Most mainstream news outlets like the KISS approach (Keep it Simple, Stupid). So to the, the big stories emanating from Black Friday are huge crowds, once-a-year discounts, unheard-of bargains. The press likes the human interest stories of shoppers who feel compelled to leave their Thanksgiving meals early because they have to “seize the moment” for the bargains.

By Saturday of Thanksgiving weekend, initial sales figures come in. This year they were eye-popping; sales were up a whopping 16% from just a year ago. According to CNN-Money, consumers spent $52.4 billion in one 24 hour period. To put that in perspective, retail sales on one day represented about 8% of the total amount of TARP or the stimulus package of 2009.

Seventy percent of the United States economy consists of retail consumption. On the surface, that’s a very encouraging figure. Store owners, major service providers, almost anyone who has something to sell to consumers profit when there is so much money being transferred from consumers to merchants. But an underlying question exists regarding the permanence of this system.

Is the 70% of the economy that comes from consumer purchasing a renewable resource? Can merchants rest assured that the eye-popping figures from 2011’s “Black Friday” represent a constant stream of dollars available for individuals to utilize to buy flat screen TVs, toys, linens, kitchenware, sweaters, and whatever else catches their fancy this time of year?

The prospects for upcoming “Black Fridays” may not be so encouraging. The reasons are derived from what was happening economically below the surface on “Black Friday,” generally phenomena that the mainstream press does not report. Consider for example:

• What percentage of the items that were sold on “Black Friday” was purchased on credit? Of that amount, how much of it went for goods and/or services that the customer simply could not afford? How many holiday shoppers maxed out on their credit cards and when their next mortgage or rental payment comes due, the only way that they can pay is with checks that are vulcanized (i.e. checks that bounce)? Will they have traded their home for a Merry Christmas?

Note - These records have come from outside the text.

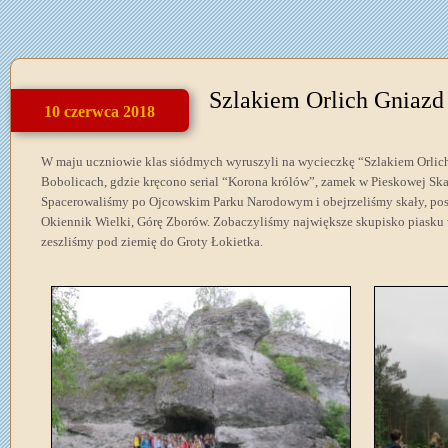
Szlakiem Orlich Gniazd
10 czerwca 2018
W maju uczniowie klas siódmych wyruszyli na wycieczkę “Szlakiem Orlic
Bobolicach, gdzie kręcono serial “Korona królów”, zamek w Pieskowej Sk
Spacerowaliśmy po Ojcowskim Parku Narodowym i obejrzeliśmy skały, pos
Okiennik Wielki, Górę Zborów. Zobaczyliśmy największe skupisko piasku 
zeszliśmy pod ziemię do Groty Łokietka.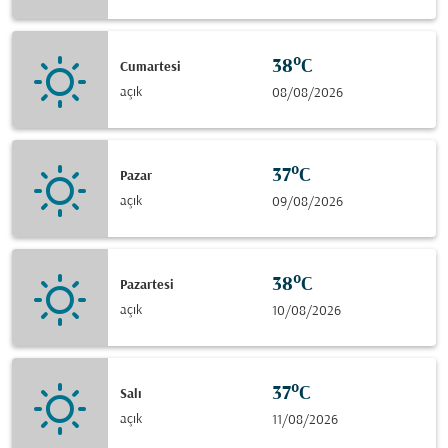
38°C
Cumartesi
açık
08/08/2026
37°C
Pazar
açık
09/08/2026
38°C
Pazartesi
açık
10/08/2026
37°C
Salı
açık
11/08/2026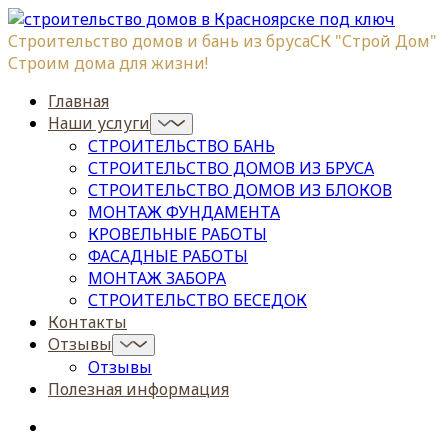
Строительство домов и бань из бруса
СК "Строй Дом"
Строим дома для жизни!
Главная
Наши услуги
СТРОИТЕЛЬСТВО БАНЬ
СТРОИТЕЛЬСТВО ДОМОВ ИЗ БРУСА
СТРОИТЕЛЬСТВО ДОМОВ ИЗ БЛОКОВ
МОНТАЖ ФУНДАМЕНТА
КРОВЕЛЬНЫЕ РАБОТЫ
ФАСАДНЫЕ РАБОТЫ
МОНТАЖ ЗАБОРА
СТРОИТЕЛЬСТВО БЕСЕДОК
Контакты
Отзывы
Отзывы
Полезная информация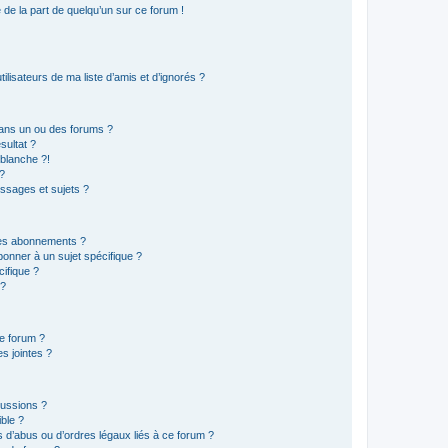
e de la part de quelqu’un sur ce forum !
lisateurs de ma liste d’amis et d’ignorés ?
ans un ou des forums ?
sultat ?
blanche ?!
?
ssages et sujets ?
t les abonnements ?
onner à un sujet spécifique ?
ifique ?
 ?
ce forum ?
s jointes ?
cussions ?
ible ?
 d’abus ou d’ordres légaux liés à ce forum ?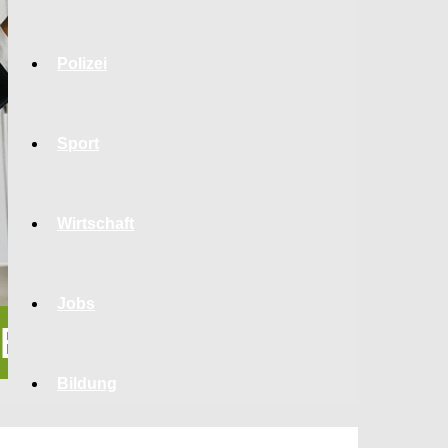
Polizei
Sport
Wirtschaft
Jobs
Bildung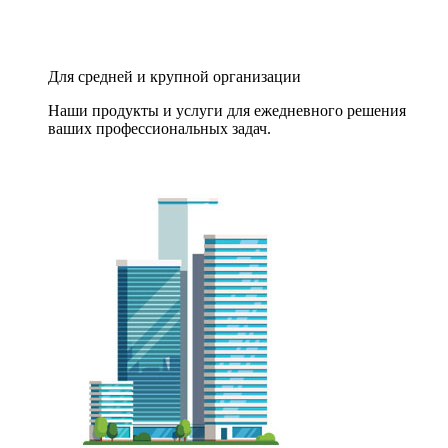
Для средней и крупной организации
Наши продукты и услуги для ежедневного решения
ваших профессиональных задач.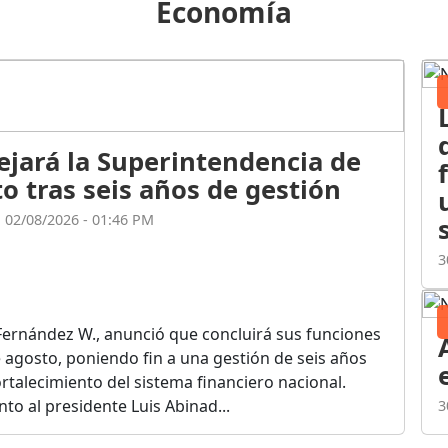
Economía
ejará la Superintendencia de
o tras seis años de gestión
l 02/08/2026 - 01:46 PM
3
Fernández W., anunció que concluirá sus funciones
de agosto, poniendo fin a una gestión de seis años
rtalecimiento del sistema financiero nacional.
o al presidente Luis Abinad...
3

• How are consumers going to replenish their coffers so that they’ll have money to spend over the next year, including the 2012 version of “Black Friday?” One idea is to go where the money is and follow the practices of Willie Sutton who when, asked why he robbed banks, said that he did it because that’s where they keep the money. It may stand true now that the banks are holding far more than their fair share of our liquid assets, but they seem to prefer to sit on it or distribute it to shareholders and top executives, rather than to make worthwhile loans to individuals and small businesses. The results: less money is in circulation; the multiplier effect is reduced; and the economy further stalls.

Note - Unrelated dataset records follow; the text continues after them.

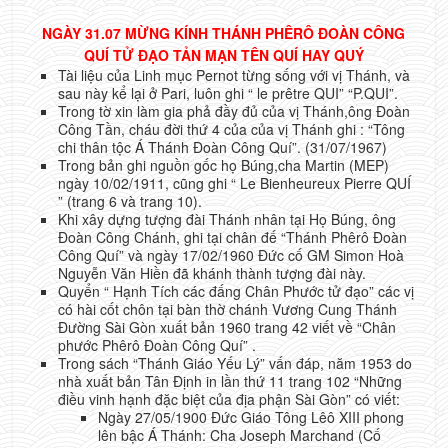
NGÀY 31.07 MỪNG KÍNH THÁNH PHÊRÔ ĐOÀN CÔNG
QUÍ TỬ ĐẠO TẢN MẠN TÊN QUÍ HAY QUÝ
Tài liệu của Linh mục Pernot từng sống với vị Thánh, và
sau này kể lại ở Pari, luôn ghi “ le prêtre QUI” “P.QUI”.
Trong tờ xin làm gia phả đầy đủ của vị Thánh,ông Đoàn
Công Tần, cháu đời thứ 4 của của vị Thánh ghi : “Tông
chi thân tộc Á Thánh Đoàn Công Quí”. (31/07/1967)
Trong bản ghi nguồn gốc họ Búng,cha Martin (MEP)
ngày 10/02/1911, cũng ghi “ Le Bienheureux Pierre QUÍ
” (trang 6 và trang 10).
Khi xây dựng tượng đài Thánh nhân tại Họ Búng, ông
Đoàn Công Chánh, ghi tại chân đế “Thánh Phêrô Đoàn
Công Quí” và ngày 17/02/1960 Đức cố GM Simon Hoà
Nguyễn Văn Hiền đã khánh thành tượng đài này.
Quyển “ Hạnh Tích các đấng Chân Phước tử đạo” các vị
có hài cốt chôn tại bàn thờ chánh Vương Cung Thánh
Đường Sài Gòn xuất bản 1960 trang 42 viết về “Chân
phước Phêrô Đoàn Công Quí” .
Trong sách “Thánh Giáo Yếu Lý” vấn đáp, năm 1953 do
nhà xuất bản Tân Định in lần thứ 11 trang 102 “Những
điều vinh hạnh đặc biệt của địa phận Sài Gòn” có viết:
Ngày 27/05/1900 Đức Giáo Tông Lêô XIII phong
lên bậc Á Thánh: Cha Joseph Marchand (Cố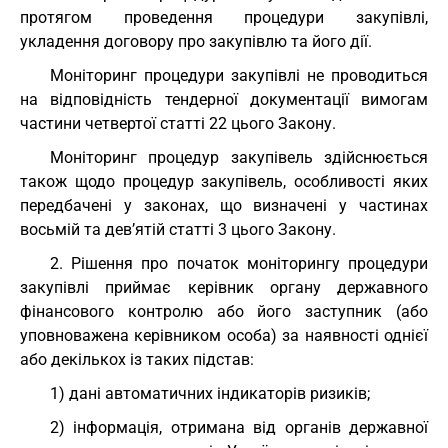
протягом проведення процедури закупівлі,
укладення договору про закупівлю та його дії.
Моніторинг процедури закупівлі не проводиться
на відповідність тендерної документації вимогам
частини четвертої статті 22 цього Закону.
Моніторинг процедур закупівель здійснюється
також щодо процедур закупівель, особливості яких
передбачені у законах, що визначені у частинах
восьмій та дев’ятій статті 3 цього Закону.
2. Рішення про початок моніторингу процедури
закупівлі приймає керівник органу державного
фінансового контролю або його заступник (або
уповноважена керівником особа) за наявності однієї
або декількох із таких підстав:
1) дані автоматичних індикаторів ризиків;
2) інформація, отримана від органів державної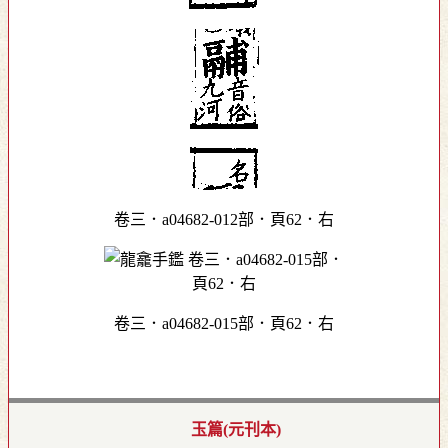
卷三．a04682-012部．頁62．右
卷三．a04682-015部．頁62．右
玉篇(元刊本)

 • Perhaps most importantly, how can consumption continue at a high level when families’ resources are not being replenished with income from jobs? Businesses have become more effective in saving labor costs by (a) increasing productivity through more use of technology and machinery, and (b) outsourcing jobs to workers in other countries. Unemployment lingers near 9%, and the figure for all workers without a job, as well as those who are too discouraged to continue to look for work and those who are underemployed, the figure is closer to 20%.

 While not quite as dramatic, I wonder if the media delivering us the havoc of “Black Friday” was broadcasting the same “channel” that Nero was viewing when he watched Rome burn? Did those of us who refrained from playing the “Black Friday” game peer with ghoulish fascination at how the “captains of industry” were manipulating and undermining the very population upon which they rely to prosper?

Since President Franklin Roosevelt, Democrats have embraced the idea of a social and economic safety net. In recent years, Republicans have become more and more skillful in tearing away at the fabric of the net. Some Democrats prefer to trim their sails towards a moderate path rather than exercising the boldness that FDR did.

With the passion and effectiveness of FDR, JFK, and LBJ in his “Great Society” years, we can put America back to work, require banks to share the wealth, and protect consumers from purchasing beyond their means.

To all who enjoyed the thrill of “Black Friday,” we wish you well. If you liked it enough for sales to increase each year, or even remain level, then as a society we have to put in place the structure of a healthy economy that supports consumerism. As is a common theme among progressives, the answer does not lie in the hope of convincing Republicans to embrace the common good. The answer is for Democrats to return to their roots and act as progressives. We’ve done it before; we need to do it again.